Un matelas détrempé caché
Quelques rues plus loin, au bord de l’Arve cette fois, la situation est similaire. Non loin du pont Hans-Wilsdorf, un matelas détrempé est caché dans la végétation abondante. Des cartons secs sont appuyés contre un tronc adjacent. Ces quelques traces humaines sont-elles l’arbre qui cache la forêt? Combien de personnes sans-abris vivent dans ces conditions à Genève? Dominique Froidveaux, ancien directeur de Caritas dans la cité de Calvin et enseignant à la Haute Ecole de travail social de la ville est emprunté. «Il n’y a pas d’observatoire permanent du sans-abrisme, je ne peux donc pas articuler de chiffres, argumente-t-il. Ce que je peux dire, c’est que le phénomène était minimisé par les autorités il y a quelques années. Depuis deux ans maintenant, des efforts considérables ont été consentis. Mais il y a un problème persistant: les places d’hébergement manquent.»
D’après l’ex-directeur de Caritas, le nombre de sans-abris a pris l’ascenseur ces derniers temps. «Le nombre réel de personnes concernées a augmenté tout comme la visibilité du problème, affirme-t-il. Les événements météorologiques, comme ceux que nous vivons, participent aussi à cette visibilisation. Comme au début de la crise du Covid, la population est rendue attentive à l'interdépendance qui existe entre les personnes vulnérables et le reste de la population, à ce devoir de solidarité que nous avons en tant qu’êtres humains.»
Toujours selon Dominique Froidevaux, Genève manque de structures pérennes. «Il faudrait pouvoir réquisitionner des lieux quand la situation le demande et diversifier les structures, insiste-t-il. De l’accueil d’urgence à l’accompagnement social, il faut pouvoir travailler sur le long terme. C’est la seule manière de sortir les gens de la rue.»
Alors comment la grande et belle Genève en est-elle arrivée là? Comment se fait-il que des personnes fragilisées dorment toujours sur les berges alors que les intempéries menacent? Christina Kitsos, conseillère administrative en charge du Département de la cohésion sociale et de la solidarité, a répondu par écrit à nos questions.
«La Ville de Genève a renforcé son dispositif d’hébergement d’urgence, puisqu’elle offre un accueil toute l’année dans le Centre d’hébergement de Frank-Thomas de 130 places, indique-t-elle. A ce chiffre, il faut ajouter les places proposées par des associations que nous subventionnons pour un total d’environ 395 places.» Elle ajoute: «L’engagement de la Ville est remarquable et reconnu depuis de nombreuses années. Pour 2021, cela représente 15,3 millions de francs.»

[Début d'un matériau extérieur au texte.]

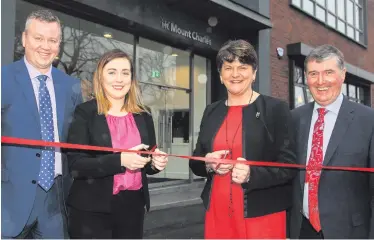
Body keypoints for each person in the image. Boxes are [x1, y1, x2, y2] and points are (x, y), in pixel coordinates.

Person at [189, 39, 296, 239]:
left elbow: (289, 166)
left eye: (243, 67)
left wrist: (251, 174)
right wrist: (209, 164)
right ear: (220, 75)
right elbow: (196, 160)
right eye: (228, 67)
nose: (235, 74)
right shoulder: (211, 111)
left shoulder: (275, 109)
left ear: (254, 73)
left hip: (262, 215)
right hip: (217, 212)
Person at [66, 49, 168, 239]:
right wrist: (120, 160)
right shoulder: (85, 113)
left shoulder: (143, 115)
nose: (119, 79)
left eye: (125, 73)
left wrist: (155, 164)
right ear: (100, 78)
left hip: (132, 208)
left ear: (132, 78)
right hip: (91, 210)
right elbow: (76, 165)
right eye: (112, 72)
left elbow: (147, 160)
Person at [1, 10, 82, 238]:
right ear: (24, 39)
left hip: (55, 200)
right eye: (38, 38)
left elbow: (79, 140)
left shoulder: (71, 86)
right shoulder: (3, 78)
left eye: (52, 40)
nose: (45, 46)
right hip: (9, 200)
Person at [289, 44, 374, 239]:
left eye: (328, 72)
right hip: (301, 230)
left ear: (343, 74)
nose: (321, 81)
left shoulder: (369, 120)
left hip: (350, 232)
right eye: (313, 74)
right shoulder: (294, 118)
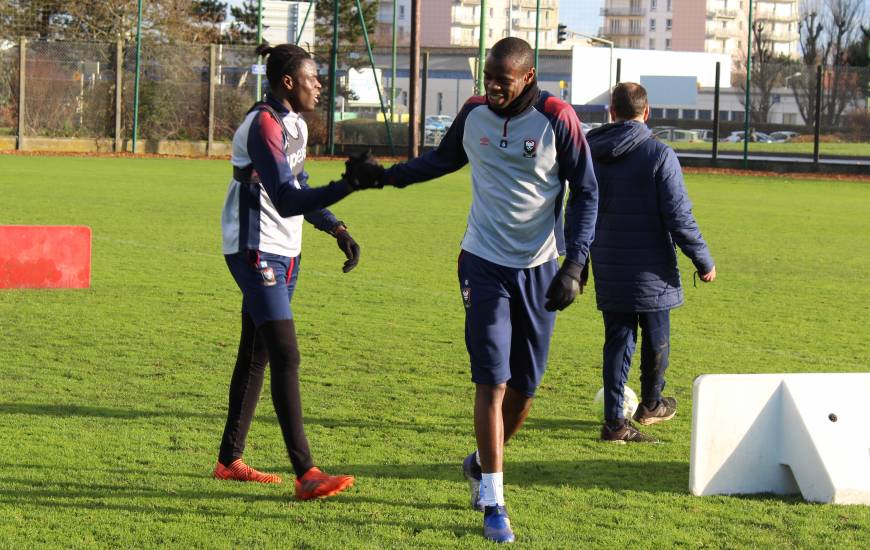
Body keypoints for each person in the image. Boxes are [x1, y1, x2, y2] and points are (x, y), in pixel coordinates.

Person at [379, 37, 598, 543]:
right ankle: (494, 499)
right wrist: (384, 176)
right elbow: (440, 160)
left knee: (524, 389)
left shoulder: (557, 118)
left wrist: (575, 265)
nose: (493, 87)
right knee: (492, 380)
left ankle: (481, 462)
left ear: (528, 76)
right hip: (482, 263)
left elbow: (586, 191)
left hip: (541, 267)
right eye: (489, 78)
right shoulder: (474, 111)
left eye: (504, 79)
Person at [215, 42, 383, 500]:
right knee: (286, 353)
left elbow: (300, 188)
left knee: (257, 353)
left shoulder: (294, 124)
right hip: (255, 250)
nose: (319, 85)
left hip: (287, 251)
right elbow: (286, 198)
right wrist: (348, 184)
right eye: (313, 78)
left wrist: (336, 227)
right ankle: (307, 472)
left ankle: (229, 460)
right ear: (288, 82)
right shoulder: (263, 125)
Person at [584, 82, 716, 444]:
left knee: (618, 341)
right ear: (647, 112)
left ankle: (614, 423)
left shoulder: (590, 152)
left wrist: (577, 262)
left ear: (611, 112)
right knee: (657, 338)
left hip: (608, 263)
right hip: (652, 268)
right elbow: (679, 216)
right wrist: (703, 259)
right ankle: (651, 404)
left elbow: (578, 207)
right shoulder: (659, 154)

La conseillère administrative explique en outre que les personnes qui seraient actuellement à la recherche d’une place compte tenu des conditions météorologiques peuvent solliciter le Service social de la Ville au 0800 44 77 00. «Le Service social sert chaque jour plusieurs centaines de petits-déjeuners et des repas chauds aux personnes en situation de grande précarité. Nos équipes sont sur le terrain, toute l’année, à la rencontre des personnes», assure-t-elle.

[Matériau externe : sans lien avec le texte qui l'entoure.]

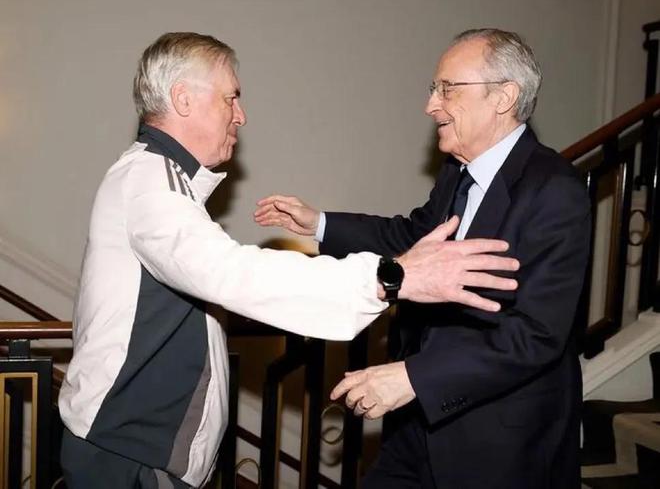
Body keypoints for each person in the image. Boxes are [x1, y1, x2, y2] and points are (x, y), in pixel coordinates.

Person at [57, 32, 520, 488]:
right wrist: (390, 278)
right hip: (131, 454)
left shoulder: (157, 179)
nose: (241, 115)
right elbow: (230, 273)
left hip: (137, 449)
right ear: (183, 99)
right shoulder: (151, 184)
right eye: (231, 98)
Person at [255, 28, 591, 488]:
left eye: (447, 89)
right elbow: (414, 238)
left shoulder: (555, 190)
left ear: (503, 97)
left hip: (499, 443)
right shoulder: (458, 173)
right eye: (434, 89)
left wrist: (413, 378)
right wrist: (320, 224)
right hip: (418, 425)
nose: (431, 105)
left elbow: (535, 334)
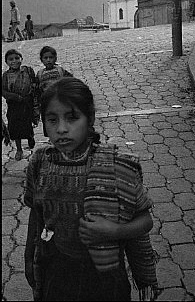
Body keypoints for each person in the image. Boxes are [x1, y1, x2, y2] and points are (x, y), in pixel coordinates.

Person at [24, 77, 158, 301]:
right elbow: (36, 213)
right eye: (52, 120)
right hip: (56, 269)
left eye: (72, 118)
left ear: (91, 118)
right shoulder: (40, 163)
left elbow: (145, 220)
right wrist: (29, 256)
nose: (62, 129)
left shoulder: (117, 167)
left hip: (105, 276)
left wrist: (115, 231)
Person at [2, 49, 39, 160]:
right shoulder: (6, 75)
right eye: (11, 59)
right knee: (14, 127)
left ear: (21, 59)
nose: (14, 61)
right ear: (6, 62)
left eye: (17, 58)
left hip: (27, 103)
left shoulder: (28, 71)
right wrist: (15, 97)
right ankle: (19, 149)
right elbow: (3, 91)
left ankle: (30, 137)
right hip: (14, 105)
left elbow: (35, 84)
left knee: (27, 123)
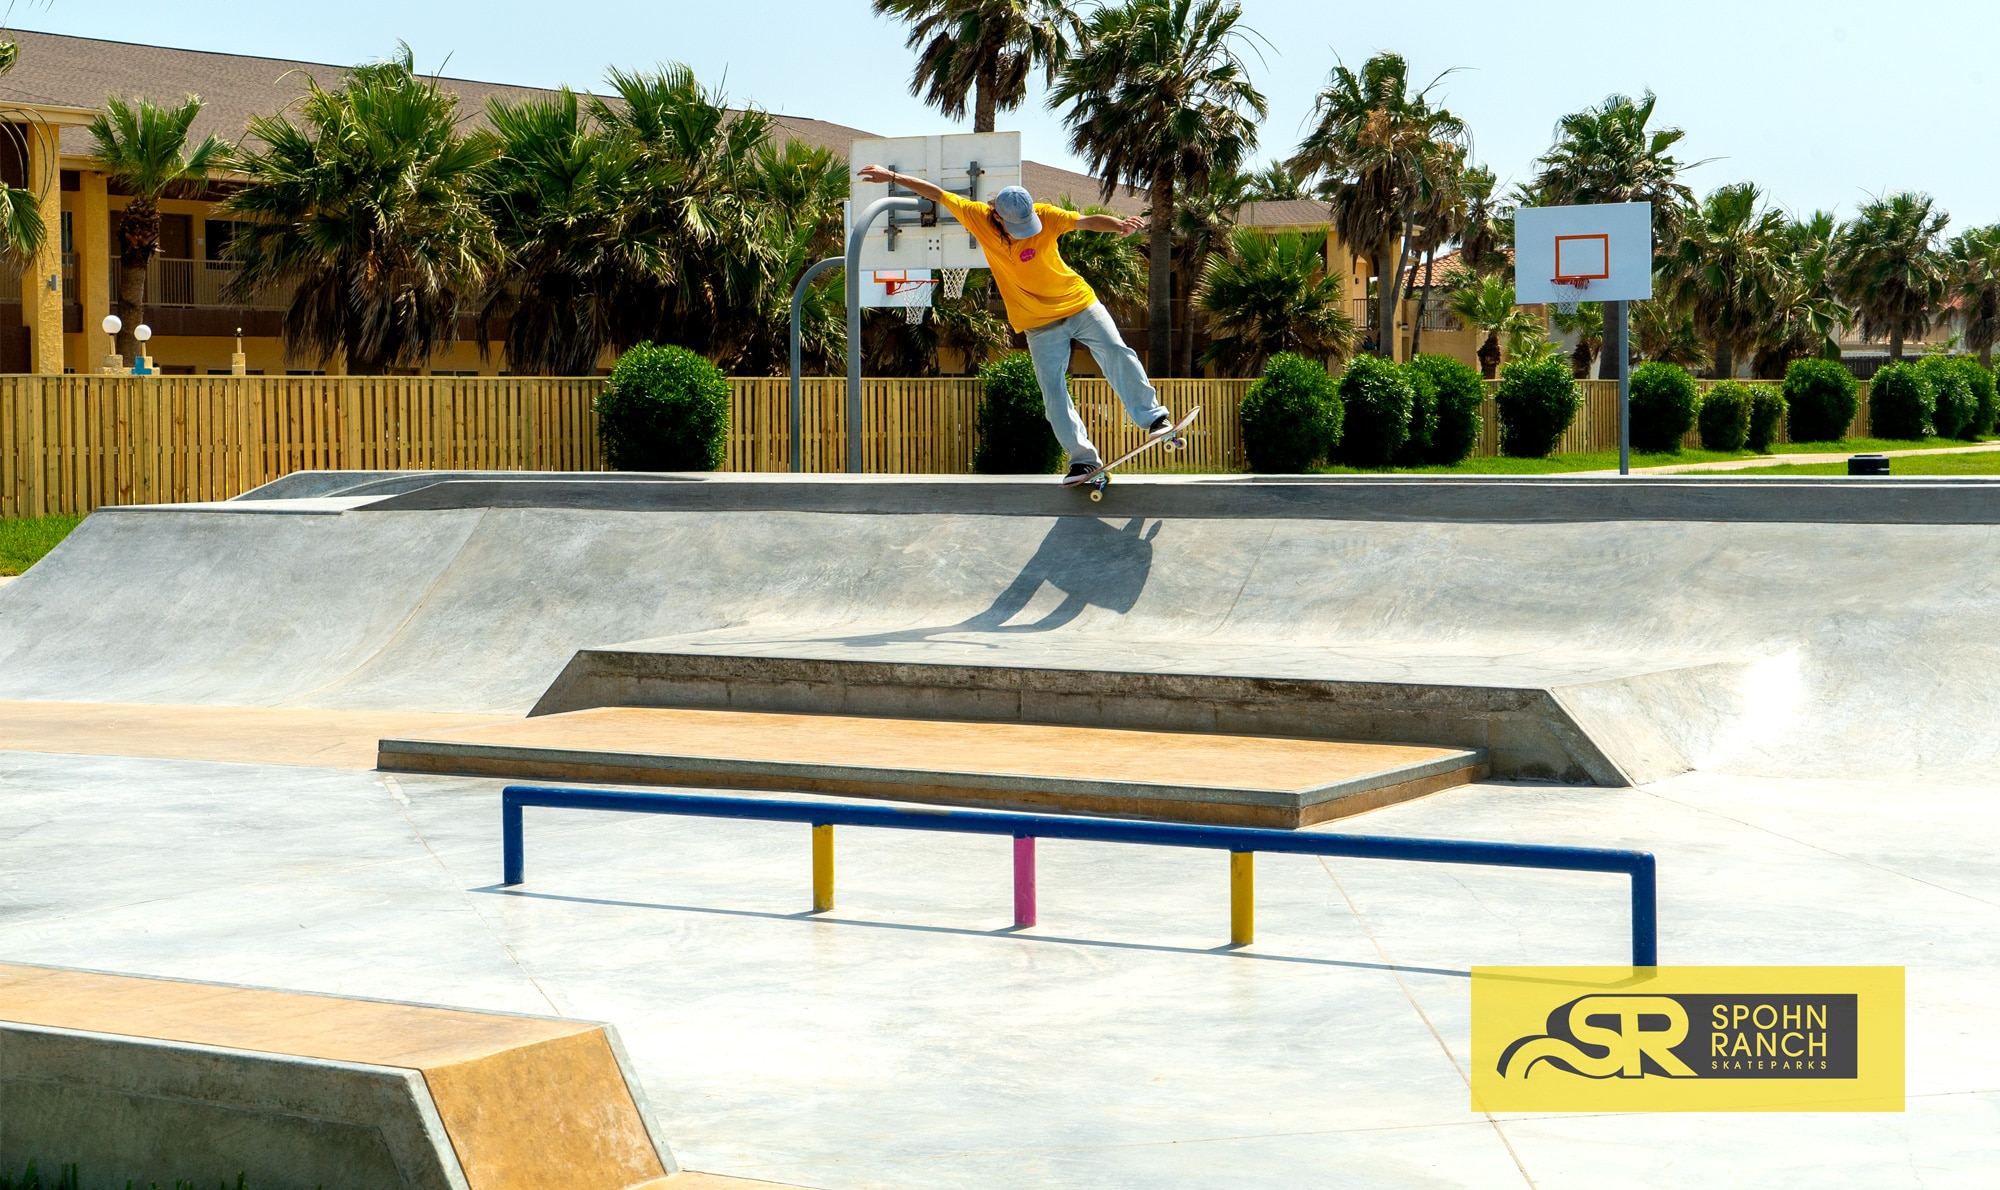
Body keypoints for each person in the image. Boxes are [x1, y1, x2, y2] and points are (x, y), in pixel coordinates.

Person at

Dans l’absolu, commente Chrsitina Kitsos, «il est évident que la vie dans la rue est difficile, quelles que soient les conditions météorologiques». Elle reprend: «Malgré tous les efforts, nous ne répondons pas complètement aux besoins. Il est essentiel que le Canton et les autres communes prennent aussi leurs responsabilités dans ce domaine. Je suis intervenue dans ce sens auprès de toutes les instances concernées.»